- **WHAT YOU SHOULD DO**
Reproduce word for word the passage of the fishing-license thread from "Better yet ,call" to "much better investment.".

- **TEXT EXCERPT**
# Fishing without a license.



## danthebuilder (Nov 22, 2011)

What is the penalty next year for someone who is from out of state?


----------



## slowpoke (Jan 30, 2001)

danthebuilder said:


> What is the penalty next year for someone who is from out of state?



Better question would be how much does an out of state license.


----------



## JDSwan87 (Aug 15, 2010)

slowpoke said:


> Better question would be how much does an out of state license.


Exactly!! The license is waaaay easier to deal with than the risk of being caught without a license...

Sent from my DROID RAZR HD using Ohub Campfire mobile app


----------



## malainse (Sep 2, 2002)

slowpoke said:


> Better question would be how much does an out of state license.




24 Hour Fish	$7.00
72 Hour Fish	$21.00
Non-resident restricted $34.00
Non-resident all species fish $42.00

Fines are set by the court and are different for each county. Contact the District Court where the violator wants to illegally fish. 

Better yet ,call the local CO while they are fishing. I am sure he/she can tell them while issuing the ticket/taking bond or lodging in the county jail. Oh and seizing fishing gear.

CLOSED........


----------



## dead short (Sep 15, 2009)

In my county it's somewhere around $165-$185 for a resident so I'd guess a non resident would be up around $250ish. 

On another note, I found out that a hunter paid $285 for a "No hunters orange" citation. A vest (or other permitted item) from Walmart is a much better investment. 


Sent from my iPhone using Ohub Campfire mobile app


----------

- **RECORDS SUPPLIED**

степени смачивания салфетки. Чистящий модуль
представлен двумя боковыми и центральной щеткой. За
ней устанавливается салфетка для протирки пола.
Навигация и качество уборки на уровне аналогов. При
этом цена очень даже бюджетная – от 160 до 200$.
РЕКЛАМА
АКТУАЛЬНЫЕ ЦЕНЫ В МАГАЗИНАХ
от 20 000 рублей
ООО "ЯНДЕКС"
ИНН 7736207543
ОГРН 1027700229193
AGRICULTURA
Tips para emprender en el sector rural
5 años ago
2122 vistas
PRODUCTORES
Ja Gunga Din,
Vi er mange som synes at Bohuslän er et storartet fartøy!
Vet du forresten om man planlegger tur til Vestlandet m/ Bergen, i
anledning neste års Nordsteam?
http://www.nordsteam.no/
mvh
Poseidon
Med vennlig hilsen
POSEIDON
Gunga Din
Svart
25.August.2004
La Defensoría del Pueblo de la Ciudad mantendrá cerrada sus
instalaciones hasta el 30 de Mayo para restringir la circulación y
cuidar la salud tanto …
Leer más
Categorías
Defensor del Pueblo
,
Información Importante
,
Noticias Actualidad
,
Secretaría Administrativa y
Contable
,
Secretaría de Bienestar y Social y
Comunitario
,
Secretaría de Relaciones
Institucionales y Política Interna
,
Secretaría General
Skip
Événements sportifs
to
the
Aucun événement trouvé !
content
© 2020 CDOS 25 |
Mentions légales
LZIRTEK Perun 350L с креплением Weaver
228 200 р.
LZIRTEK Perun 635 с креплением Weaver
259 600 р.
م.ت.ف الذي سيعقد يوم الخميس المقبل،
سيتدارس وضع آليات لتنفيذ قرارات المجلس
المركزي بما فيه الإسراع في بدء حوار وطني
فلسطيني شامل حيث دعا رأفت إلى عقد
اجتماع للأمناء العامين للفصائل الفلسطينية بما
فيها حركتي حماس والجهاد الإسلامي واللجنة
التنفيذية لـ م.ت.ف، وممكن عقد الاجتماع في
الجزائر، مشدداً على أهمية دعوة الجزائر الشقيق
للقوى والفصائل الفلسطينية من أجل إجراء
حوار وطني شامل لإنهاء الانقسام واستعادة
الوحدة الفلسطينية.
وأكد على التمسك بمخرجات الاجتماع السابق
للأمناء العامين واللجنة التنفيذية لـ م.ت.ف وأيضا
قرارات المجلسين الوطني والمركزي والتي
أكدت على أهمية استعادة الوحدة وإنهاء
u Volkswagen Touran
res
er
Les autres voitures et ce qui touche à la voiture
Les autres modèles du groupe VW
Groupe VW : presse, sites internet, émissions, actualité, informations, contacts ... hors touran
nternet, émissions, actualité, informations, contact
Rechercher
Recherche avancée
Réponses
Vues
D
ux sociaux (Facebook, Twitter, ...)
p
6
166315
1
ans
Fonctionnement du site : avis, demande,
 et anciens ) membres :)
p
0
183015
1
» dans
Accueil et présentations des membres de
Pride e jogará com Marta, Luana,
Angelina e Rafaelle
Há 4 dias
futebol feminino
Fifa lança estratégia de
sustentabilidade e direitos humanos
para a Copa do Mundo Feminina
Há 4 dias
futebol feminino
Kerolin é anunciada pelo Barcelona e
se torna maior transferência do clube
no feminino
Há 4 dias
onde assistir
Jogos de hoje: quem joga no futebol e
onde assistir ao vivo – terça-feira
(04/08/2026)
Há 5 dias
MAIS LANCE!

- **ANSWER SECTION**
Better yet ,call the local CO while they are fishing. I am sure he/she can tell them while issuing the ticket/taking bond or lodging in the county jail. Oh and seizing fishing gear.

CLOSED........


----------



## dead short (Sep 15, 2009)

In my county it's somewhere around $165-$185 for a resident so I'd guess a non resident would be up around $250ish. 

On another note, I found out that a hunter paid $285 for a "No hunters orange" citation. A vest (or other permitted item) from Walmart is a much better investment.